> **SOURCE RECORDS**
####################
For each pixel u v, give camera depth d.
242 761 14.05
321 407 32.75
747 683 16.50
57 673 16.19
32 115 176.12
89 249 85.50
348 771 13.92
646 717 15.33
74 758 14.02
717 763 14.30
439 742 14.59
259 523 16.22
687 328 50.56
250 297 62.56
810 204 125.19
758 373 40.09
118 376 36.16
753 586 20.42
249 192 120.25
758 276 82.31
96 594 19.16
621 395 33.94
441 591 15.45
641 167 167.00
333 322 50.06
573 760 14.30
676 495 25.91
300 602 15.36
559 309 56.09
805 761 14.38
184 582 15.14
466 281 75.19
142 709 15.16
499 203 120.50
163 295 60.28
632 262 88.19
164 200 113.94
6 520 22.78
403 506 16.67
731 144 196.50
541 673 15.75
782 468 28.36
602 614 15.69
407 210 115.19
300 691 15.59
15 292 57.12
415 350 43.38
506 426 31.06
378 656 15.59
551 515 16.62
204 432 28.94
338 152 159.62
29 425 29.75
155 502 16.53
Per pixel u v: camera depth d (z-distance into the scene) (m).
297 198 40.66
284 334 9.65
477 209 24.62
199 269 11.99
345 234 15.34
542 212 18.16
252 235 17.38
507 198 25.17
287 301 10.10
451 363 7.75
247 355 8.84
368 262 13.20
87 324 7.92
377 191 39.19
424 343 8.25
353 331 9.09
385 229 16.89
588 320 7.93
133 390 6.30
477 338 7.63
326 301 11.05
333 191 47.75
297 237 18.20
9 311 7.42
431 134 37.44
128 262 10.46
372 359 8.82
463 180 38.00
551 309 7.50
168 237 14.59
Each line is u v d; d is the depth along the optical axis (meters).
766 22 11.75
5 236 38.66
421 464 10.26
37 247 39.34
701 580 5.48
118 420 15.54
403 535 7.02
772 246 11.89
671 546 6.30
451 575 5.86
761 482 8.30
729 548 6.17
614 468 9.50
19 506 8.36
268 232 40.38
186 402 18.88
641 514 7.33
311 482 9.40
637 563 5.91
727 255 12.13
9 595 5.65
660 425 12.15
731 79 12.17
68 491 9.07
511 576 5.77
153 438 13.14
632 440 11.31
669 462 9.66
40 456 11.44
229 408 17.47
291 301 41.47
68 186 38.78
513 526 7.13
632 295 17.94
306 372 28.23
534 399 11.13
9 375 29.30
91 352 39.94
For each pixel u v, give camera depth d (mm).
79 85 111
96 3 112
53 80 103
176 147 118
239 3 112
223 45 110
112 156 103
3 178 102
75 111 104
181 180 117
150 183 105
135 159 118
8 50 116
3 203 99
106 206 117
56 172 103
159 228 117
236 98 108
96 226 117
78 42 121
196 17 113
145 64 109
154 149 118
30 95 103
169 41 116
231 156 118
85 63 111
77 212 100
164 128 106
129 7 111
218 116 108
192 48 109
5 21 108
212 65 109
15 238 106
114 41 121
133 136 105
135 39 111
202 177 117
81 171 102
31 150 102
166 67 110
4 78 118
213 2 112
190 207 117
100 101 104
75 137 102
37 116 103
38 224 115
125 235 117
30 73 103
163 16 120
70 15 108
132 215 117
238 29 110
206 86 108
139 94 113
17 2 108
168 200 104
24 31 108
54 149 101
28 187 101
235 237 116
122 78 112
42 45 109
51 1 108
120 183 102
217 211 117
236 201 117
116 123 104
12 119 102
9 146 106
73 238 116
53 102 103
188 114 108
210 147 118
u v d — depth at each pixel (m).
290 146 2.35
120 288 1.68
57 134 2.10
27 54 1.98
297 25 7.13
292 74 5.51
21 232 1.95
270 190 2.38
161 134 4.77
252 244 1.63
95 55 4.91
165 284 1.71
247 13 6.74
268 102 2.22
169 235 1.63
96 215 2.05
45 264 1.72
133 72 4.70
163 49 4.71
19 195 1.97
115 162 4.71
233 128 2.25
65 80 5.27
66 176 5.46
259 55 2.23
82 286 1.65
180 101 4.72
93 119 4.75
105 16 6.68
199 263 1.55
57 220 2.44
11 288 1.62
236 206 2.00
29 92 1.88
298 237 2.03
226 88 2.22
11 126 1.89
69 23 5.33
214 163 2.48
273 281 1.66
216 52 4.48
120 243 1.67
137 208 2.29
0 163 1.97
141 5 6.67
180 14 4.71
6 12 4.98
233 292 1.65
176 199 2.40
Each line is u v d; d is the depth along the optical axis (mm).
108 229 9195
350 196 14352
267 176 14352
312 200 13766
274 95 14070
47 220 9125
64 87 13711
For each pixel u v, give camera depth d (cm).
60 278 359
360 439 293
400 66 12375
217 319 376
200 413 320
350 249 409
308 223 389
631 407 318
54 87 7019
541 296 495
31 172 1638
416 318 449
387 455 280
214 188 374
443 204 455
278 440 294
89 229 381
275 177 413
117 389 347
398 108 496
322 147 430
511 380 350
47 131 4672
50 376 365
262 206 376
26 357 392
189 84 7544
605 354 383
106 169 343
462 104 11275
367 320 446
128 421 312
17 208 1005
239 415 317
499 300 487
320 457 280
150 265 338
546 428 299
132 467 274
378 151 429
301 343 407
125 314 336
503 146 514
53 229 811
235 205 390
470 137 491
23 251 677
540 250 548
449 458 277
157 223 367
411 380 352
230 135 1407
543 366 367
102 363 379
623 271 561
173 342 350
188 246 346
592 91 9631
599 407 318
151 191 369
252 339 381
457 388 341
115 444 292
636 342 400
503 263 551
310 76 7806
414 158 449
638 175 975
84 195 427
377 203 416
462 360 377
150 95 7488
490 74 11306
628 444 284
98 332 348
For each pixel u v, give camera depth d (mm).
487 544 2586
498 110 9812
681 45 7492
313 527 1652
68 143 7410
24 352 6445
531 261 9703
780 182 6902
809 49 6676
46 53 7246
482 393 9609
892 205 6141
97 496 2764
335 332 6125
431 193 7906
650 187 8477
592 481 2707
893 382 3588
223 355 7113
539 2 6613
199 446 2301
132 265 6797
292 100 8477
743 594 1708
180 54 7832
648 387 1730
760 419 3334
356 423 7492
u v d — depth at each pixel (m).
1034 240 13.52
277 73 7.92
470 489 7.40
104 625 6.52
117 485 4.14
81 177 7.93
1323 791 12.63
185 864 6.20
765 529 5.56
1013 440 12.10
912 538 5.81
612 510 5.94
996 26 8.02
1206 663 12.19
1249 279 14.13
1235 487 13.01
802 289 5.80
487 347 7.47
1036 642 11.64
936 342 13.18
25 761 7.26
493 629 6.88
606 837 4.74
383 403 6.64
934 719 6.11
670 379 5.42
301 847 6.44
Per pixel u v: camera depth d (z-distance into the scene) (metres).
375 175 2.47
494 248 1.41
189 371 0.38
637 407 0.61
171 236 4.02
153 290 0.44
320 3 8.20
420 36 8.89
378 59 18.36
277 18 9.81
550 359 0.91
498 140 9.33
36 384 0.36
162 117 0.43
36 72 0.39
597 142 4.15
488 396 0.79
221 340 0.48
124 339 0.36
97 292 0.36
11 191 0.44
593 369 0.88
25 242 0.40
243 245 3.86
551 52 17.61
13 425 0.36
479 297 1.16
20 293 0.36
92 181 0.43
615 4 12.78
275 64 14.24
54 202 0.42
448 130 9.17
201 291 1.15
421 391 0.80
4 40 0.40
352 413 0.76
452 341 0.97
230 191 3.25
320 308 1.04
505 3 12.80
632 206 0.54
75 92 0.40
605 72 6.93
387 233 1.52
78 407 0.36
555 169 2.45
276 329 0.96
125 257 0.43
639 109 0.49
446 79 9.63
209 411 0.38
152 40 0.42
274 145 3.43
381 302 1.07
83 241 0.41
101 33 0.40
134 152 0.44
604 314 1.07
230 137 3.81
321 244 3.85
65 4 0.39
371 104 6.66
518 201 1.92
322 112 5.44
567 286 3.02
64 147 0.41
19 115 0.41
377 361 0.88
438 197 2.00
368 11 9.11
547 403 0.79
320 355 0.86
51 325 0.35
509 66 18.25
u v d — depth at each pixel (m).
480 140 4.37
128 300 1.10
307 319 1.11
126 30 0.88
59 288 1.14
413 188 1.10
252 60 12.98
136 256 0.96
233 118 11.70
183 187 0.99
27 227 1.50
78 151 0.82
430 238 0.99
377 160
####################
> **THE TASK**
Repeat the entries above verbatim, but only from the line that has "310 76 7806" down to the line that has "126 30 0.88", inclusive.

> **ANSWER SECTION**
310 76 7806
414 158 449
638 175 975
84 195 427
377 203 416
462 360 377
150 95 7488
490 74 11306
628 444 284
98 332 348
For each pixel u v, give camera depth d (mm).
487 544 2586
498 110 9812
681 45 7492
313 527 1652
68 143 7410
24 352 6445
531 261 9703
780 182 6902
809 49 6676
46 53 7246
482 393 9609
892 205 6141
97 496 2764
335 332 6125
431 193 7906
650 187 8477
592 481 2707
893 382 3588
223 355 7113
539 2 6613
199 446 2301
132 265 6797
292 100 8477
743 594 1708
180 54 7832
648 387 1730
760 419 3334
356 423 7492
u v d — depth at each pixel (m).
1034 240 13.52
277 73 7.92
470 489 7.40
104 625 6.52
117 485 4.14
81 177 7.93
1323 791 12.63
185 864 6.20
765 529 5.56
1013 440 12.10
912 538 5.81
612 510 5.94
996 26 8.02
1206 663 12.19
1249 279 14.13
1235 487 13.01
802 289 5.80
487 347 7.47
1036 642 11.64
936 342 13.18
25 761 7.26
493 629 6.88
606 837 4.74
383 403 6.64
934 719 6.11
670 379 5.42
301 847 6.44
Per pixel u v: camera depth d (z-distance into the scene) (metres).
375 175 2.47
494 248 1.41
189 371 0.38
637 407 0.61
171 236 4.02
153 290 0.44
320 3 8.20
420 36 8.89
378 59 18.36
277 18 9.81
550 359 0.91
498 140 9.33
36 384 0.36
162 117 0.43
36 72 0.39
597 142 4.15
488 396 0.79
221 340 0.48
124 339 0.36
97 292 0.36
11 191 0.44
593 369 0.88
25 242 0.40
243 245 3.86
551 52 17.61
13 425 0.36
479 297 1.16
20 293 0.36
92 181 0.43
615 4 12.78
275 64 14.24
54 202 0.42
448 130 9.17
201 291 1.15
421 391 0.80
4 40 0.40
352 413 0.76
452 341 0.97
230 191 3.25
320 308 1.04
505 3 12.80
632 206 0.54
75 92 0.40
605 72 6.93
387 233 1.52
78 407 0.36
555 169 2.45
276 329 0.96
125 257 0.43
639 109 0.49
446 79 9.63
209 411 0.38
152 40 0.42
274 145 3.43
381 302 1.07
83 241 0.41
101 33 0.40
134 152 0.44
604 314 1.07
230 137 3.81
321 244 3.85
65 4 0.39
371 104 6.66
518 201 1.92
322 112 5.44
567 286 3.02
64 147 0.41
19 115 0.41
377 361 0.88
438 197 2.00
368 11 9.11
547 403 0.79
320 355 0.86
51 325 0.35
509 66 18.25
u v d — depth at each pixel (m).
480 140 4.37
128 300 1.10
307 319 1.11
126 30 0.88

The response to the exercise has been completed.